I hadn’t given the civil war there a thought, in terms of business opportunities. But that changed during an 80-mile commute up the freeway to Dubai.
A radio business guy was talking (hey, it was in English and the station signal was strong and I was trapped in a rental car) about how the sharps in construction, investment, development … were champing at the bit to get into a post-Qaddafi Libya.
Why? Because they think it’s going to be The Next Big Thing. Maybe even like the UAE has been for the past 20 years. Opportunities everywhere!
This actually makes some sense, when you follow this line of thinking.
–Libya has only 6.5 million people. A huge country with very few people. Basically empty. And seriously underdeveloped.
–Libya is about to have lots and lots of money because the place has enormous energy reserves. Like the UAE. It took someone as truly clueless as Muammar Qaddafi to figure out a way to keep his people poor with all that oil money to be had. (Still $100 a barrel, I do believe.)
–Unlike the UAE, Libya is “practically on Europe’s doorstep,” as one analyst put it, so this place could go nuts as 1) a sunny vacation destination for Euros and 2) a retirement-home destination. Check the map. Look at all that Mediterranean Sea coastline! How many seafront villas do you think could be built between Tripoli and Benghazi? A million? And we will need hotels, of course. And roads. And other infrastructure.
Anyway, doesn’t this make sense? That the next hot development country (as long as the next government is stable) … will be Libya? If I had a bunch of money to invest, and expected to be around long enough to recoup, yeah, I’d buy some Libyan beachfront property.
The radio guy was talking about how even before the revolution/civil war, the development lads had been commuting to Libya, in that short period between the normalization of relations between Qaddafi’s Libya and the West. (Basically, 2010.) Then when the shooting began, they all got the heck out … and now are hovering at airports around the region, waiting for the new guys in charge to start letting contracts.
Remember, Abu Dhabi and Dubai were a couple of patches on the sand 30 years ago. And in a lot of ways Libya has more things going for it, especially in terms of geography.

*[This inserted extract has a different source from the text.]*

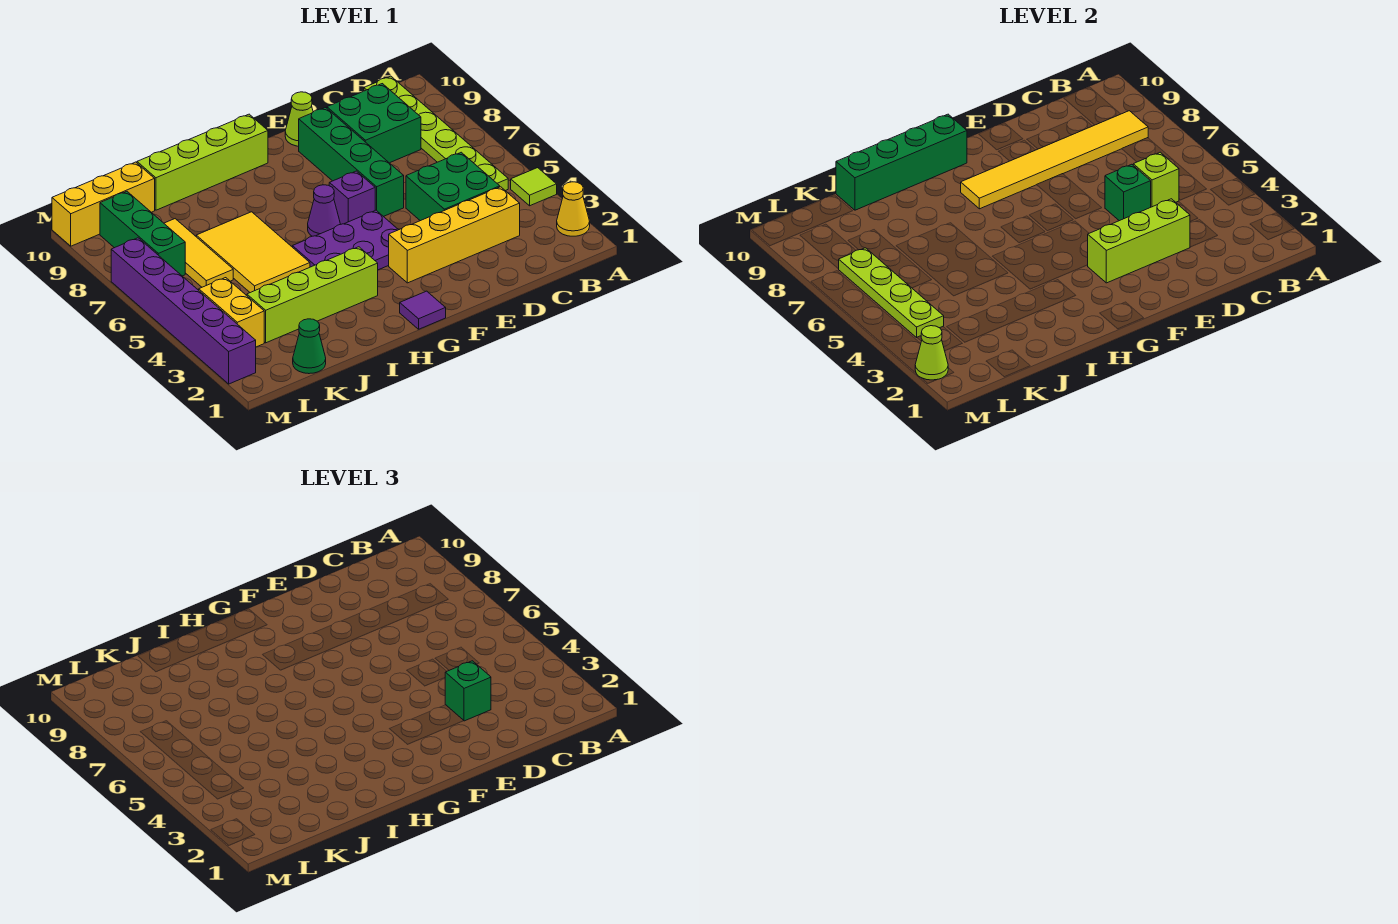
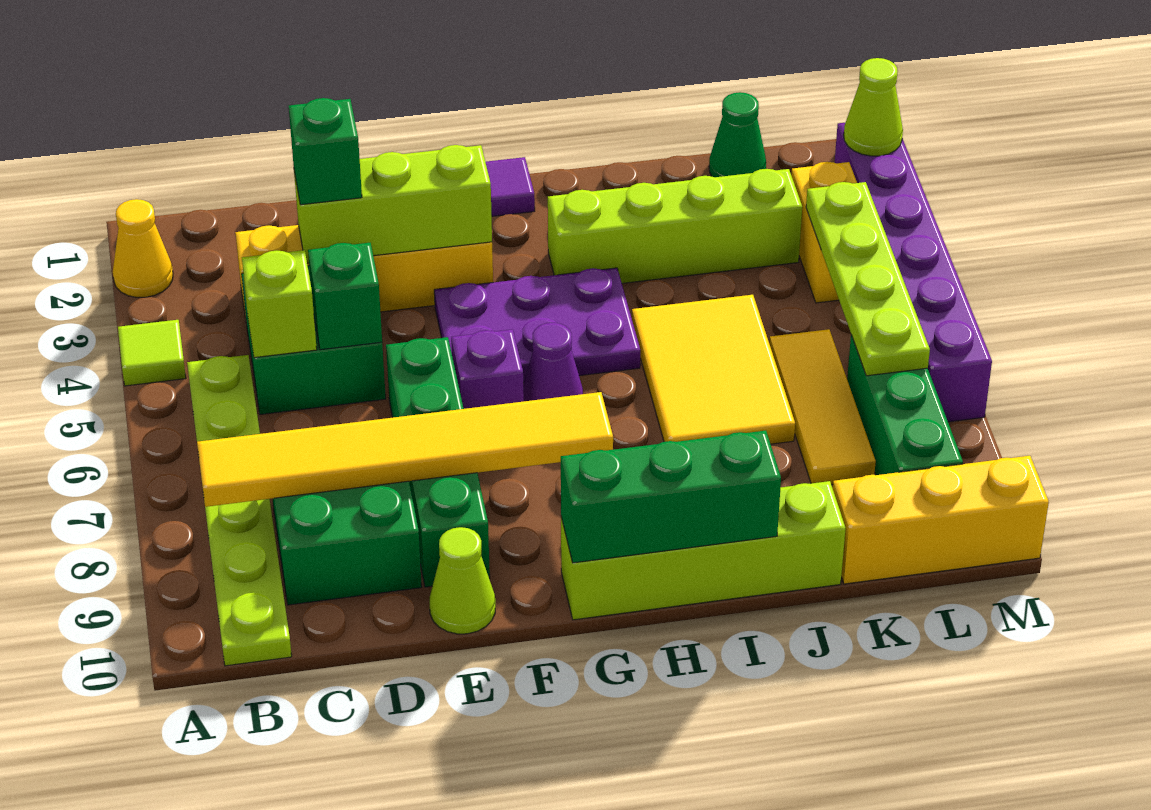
green brick G10:J10 level 2 -> green brick G10:I10 level 2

Just sayin’. Take it for what it’s worth — an investment tip from a journalist.
1 response so far ↓
1 trent walsh // Apr 18, 2012 at 10:25 AM
It makes a lot of sense what you wrote. I too am looking for an investment on Libya’s coat but I don’t expect a great return on my investment for years if not decades to come.
See, the world is fixated on other “golden” opportunities such as Asia. But having visited Philippines, Vietnam, Thailand the weather is unbearable for most months. Humidity and heat is unbearable.
But since the hot money is there, expect advertising to be pumping those places. That alone, is why I like Libya, cheap compared to Europe but with a nice European climate.
I can’t remember where I once saw in The Economist magazine about 3 years ago an ad for townhouses on their coast. I kick myself for not having kept it.